La question est donc de savoir comment et de quoi vivent les professeurs d'université? "Sur le dos des parents des étudiants", répond d'emblée André Yoka Lye, professeur de lettres, faisant allusion aux contributions que paient les parents d'étudiants pour l'université. Il n'y a plus de frais de fonctionnement pour les universités officielles, et l'Etat avoue son incapacité à pouvoir faire fonctionner ses établissements d'enseignement supérieur. "On a dû alors inventer ce système de contribution des parents pour compenser le gap des salaires dus aux professeurs", ajoute Yoka Lye. Le minimum, c'est 140 dollars par étudiant à l'Université de Kinshasa. Les autres universités vont jusqu'à 300 dollars. Ce recours à la contribution des parents a placé les universités congolaises dans un engrenage dont elles ont de la peine à se sortir. Il faut le plus d'étudiants possible pour permettre aux professeurs ainsi qu'au personnel administratif de survivre. A Kinshasa, ce fonds est géré par l'Association des professeurs de l'Université de Kinshasa (APUKIN) qui, selon son président, le professeur Jean-Pierre Sabakini, ne s'en sort que très difficilement. "La contribution des parents, seule, ne peut pas faire fonctionner une institution comme l'Université de Kinshasa. Si elle peut quelque peu aider les professeurs à se maintenir dans des conditions minimales pour assurer leurs enseignements, elle peut difficilement se substituer à la sécurité sociale", explique Sabakini. "Nous avons actuellement 30 professeurs malades et sommes dans l'incapacité ni de les faire soigner ni d'assurer leurs cours. De nombreux professeurs de renom sont morts par manque de soins appropriés et l'université n'arrive pas à les faire remplacer", ajoute-t-il.

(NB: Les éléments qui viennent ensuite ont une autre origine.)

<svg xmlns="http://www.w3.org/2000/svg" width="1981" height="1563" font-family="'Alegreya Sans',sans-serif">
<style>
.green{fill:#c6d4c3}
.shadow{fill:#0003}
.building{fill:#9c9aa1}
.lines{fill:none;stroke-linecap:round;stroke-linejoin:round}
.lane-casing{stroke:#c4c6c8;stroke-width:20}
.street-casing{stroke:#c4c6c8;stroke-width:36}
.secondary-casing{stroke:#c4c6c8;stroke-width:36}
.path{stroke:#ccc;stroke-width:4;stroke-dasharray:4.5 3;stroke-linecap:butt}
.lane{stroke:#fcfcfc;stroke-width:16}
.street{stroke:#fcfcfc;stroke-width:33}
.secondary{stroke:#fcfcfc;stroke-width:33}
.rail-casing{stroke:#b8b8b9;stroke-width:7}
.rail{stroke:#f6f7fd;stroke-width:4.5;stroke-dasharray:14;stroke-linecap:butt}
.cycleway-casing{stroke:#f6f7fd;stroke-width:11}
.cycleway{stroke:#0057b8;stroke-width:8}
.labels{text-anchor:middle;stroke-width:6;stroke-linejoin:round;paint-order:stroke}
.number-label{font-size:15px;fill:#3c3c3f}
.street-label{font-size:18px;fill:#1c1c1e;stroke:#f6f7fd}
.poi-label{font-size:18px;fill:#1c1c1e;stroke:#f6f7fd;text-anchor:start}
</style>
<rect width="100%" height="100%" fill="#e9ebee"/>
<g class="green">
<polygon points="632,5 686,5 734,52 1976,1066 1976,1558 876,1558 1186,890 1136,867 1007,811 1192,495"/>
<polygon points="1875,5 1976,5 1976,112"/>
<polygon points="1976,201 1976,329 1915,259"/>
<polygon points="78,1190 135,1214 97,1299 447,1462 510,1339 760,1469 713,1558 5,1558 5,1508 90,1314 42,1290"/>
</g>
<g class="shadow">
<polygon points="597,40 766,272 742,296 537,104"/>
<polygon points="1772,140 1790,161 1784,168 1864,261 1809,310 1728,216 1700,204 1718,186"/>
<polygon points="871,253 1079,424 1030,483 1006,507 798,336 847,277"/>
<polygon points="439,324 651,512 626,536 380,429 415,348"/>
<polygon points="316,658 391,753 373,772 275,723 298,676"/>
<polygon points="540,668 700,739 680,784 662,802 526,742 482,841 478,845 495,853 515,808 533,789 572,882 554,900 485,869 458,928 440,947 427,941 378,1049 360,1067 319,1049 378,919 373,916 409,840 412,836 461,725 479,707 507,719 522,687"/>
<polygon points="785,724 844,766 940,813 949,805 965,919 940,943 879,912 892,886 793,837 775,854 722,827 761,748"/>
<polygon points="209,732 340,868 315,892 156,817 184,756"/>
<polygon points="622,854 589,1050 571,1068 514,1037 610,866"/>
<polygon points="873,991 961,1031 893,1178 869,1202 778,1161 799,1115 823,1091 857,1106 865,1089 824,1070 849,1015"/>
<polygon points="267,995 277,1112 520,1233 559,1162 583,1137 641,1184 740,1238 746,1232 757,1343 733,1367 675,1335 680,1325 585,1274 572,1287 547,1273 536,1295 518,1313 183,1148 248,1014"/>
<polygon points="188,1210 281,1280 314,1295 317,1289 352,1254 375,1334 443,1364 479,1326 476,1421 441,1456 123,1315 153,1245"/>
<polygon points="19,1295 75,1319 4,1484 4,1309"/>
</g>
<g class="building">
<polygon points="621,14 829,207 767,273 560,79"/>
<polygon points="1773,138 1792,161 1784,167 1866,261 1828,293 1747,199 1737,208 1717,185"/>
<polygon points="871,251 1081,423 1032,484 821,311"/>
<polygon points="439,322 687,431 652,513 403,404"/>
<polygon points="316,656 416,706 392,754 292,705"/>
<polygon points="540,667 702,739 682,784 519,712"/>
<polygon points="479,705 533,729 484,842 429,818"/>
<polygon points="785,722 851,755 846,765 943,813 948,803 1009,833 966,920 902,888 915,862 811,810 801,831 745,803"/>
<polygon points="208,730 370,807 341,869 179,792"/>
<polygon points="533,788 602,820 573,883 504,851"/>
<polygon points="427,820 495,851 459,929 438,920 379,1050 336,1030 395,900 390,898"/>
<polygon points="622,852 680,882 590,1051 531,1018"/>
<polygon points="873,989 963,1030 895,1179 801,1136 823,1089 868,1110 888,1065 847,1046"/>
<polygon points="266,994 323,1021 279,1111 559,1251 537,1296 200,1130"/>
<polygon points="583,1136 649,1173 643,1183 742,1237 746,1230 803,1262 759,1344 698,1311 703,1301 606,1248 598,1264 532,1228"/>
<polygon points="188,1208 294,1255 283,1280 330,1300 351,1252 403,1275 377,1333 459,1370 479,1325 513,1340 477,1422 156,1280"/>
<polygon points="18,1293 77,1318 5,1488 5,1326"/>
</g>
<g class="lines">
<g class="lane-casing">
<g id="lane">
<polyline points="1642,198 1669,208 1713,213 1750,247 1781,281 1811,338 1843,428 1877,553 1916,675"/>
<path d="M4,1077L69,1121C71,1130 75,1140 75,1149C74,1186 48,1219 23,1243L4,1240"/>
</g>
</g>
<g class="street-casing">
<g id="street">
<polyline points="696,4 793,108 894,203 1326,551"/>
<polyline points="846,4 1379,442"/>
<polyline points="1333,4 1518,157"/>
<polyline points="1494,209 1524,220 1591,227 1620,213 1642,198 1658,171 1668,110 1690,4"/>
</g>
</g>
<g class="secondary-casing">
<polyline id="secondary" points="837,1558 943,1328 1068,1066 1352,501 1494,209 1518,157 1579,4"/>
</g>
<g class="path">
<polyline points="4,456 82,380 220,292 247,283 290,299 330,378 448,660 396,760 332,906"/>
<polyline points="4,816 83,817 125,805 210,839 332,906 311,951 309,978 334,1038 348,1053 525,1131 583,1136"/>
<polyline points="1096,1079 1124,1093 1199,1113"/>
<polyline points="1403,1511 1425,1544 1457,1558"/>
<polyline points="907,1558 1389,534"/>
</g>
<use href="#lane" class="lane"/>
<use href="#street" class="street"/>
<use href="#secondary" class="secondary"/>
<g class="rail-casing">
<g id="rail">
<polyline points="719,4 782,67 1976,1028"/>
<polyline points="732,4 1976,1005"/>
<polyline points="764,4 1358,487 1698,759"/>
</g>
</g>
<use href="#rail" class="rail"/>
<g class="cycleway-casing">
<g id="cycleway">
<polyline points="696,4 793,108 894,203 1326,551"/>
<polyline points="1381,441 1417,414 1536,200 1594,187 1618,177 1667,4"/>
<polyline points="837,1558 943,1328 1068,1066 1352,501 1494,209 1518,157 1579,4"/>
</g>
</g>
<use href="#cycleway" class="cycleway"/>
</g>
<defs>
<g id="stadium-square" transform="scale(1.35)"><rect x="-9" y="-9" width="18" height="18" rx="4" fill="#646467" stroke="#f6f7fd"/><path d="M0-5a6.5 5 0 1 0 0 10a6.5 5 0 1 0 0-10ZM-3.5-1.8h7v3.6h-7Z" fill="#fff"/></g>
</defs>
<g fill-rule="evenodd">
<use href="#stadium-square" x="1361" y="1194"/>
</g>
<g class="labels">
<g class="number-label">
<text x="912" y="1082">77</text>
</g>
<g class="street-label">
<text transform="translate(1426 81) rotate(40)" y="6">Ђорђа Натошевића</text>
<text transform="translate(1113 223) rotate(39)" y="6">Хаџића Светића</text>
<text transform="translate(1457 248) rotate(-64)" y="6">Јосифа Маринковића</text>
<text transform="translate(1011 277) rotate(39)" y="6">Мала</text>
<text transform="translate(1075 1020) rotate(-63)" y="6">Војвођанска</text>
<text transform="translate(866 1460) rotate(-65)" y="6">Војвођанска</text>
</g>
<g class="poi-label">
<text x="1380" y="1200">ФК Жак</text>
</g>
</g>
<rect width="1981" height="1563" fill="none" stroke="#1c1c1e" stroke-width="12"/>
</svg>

Les professeurs de l'Université de Kinshasa se disent "très découragés" par la quasi-indifférence du gouvernement envers l'enseignement supérieur congolais. La pénurie de professeurs menace l'université du fait qu'il n'y a pas de relève entre les jeunes professeurs et les vieux. Les professeurs assistants préfèrent s'exiler en Europe dès qu'ils ont l'occasion d'aller parfaire leurs études pendant que les vieux se retrouvent de moins en moins physiquement capables de gérer les universités. Cette opinion n'est pas partagée par le ministre de l'Enseignement supérieur, le professeur Omer Kutumisa, qui rejette les risques pour l'Université de Kinshasa de connaître une pénurie de professeurs. "Certes, la situation est préoccupante, mais nous devons garder confiance surtout avec la reprise de la coopération structurelle avec certains pays occidentaux", affirme-t-il. La coopération universitaire a effectivement repris, notamment avec la Belgique qui a envoyé des professeurs au secours de la Faculté polytechnique en manque total d'enseignants. La RDC est peuplée d'environ 60 millions d'habitants dont près de 90 pour cent vivent sous le seuil de pauvreté à cause des ravages de la guerre sur l'économie du pays. A Kinshasa, quelque 2,5 millions de personnes vivent avec moins d'un dollar US par jour, selon la grande organisation caritative britannique, Oxfam.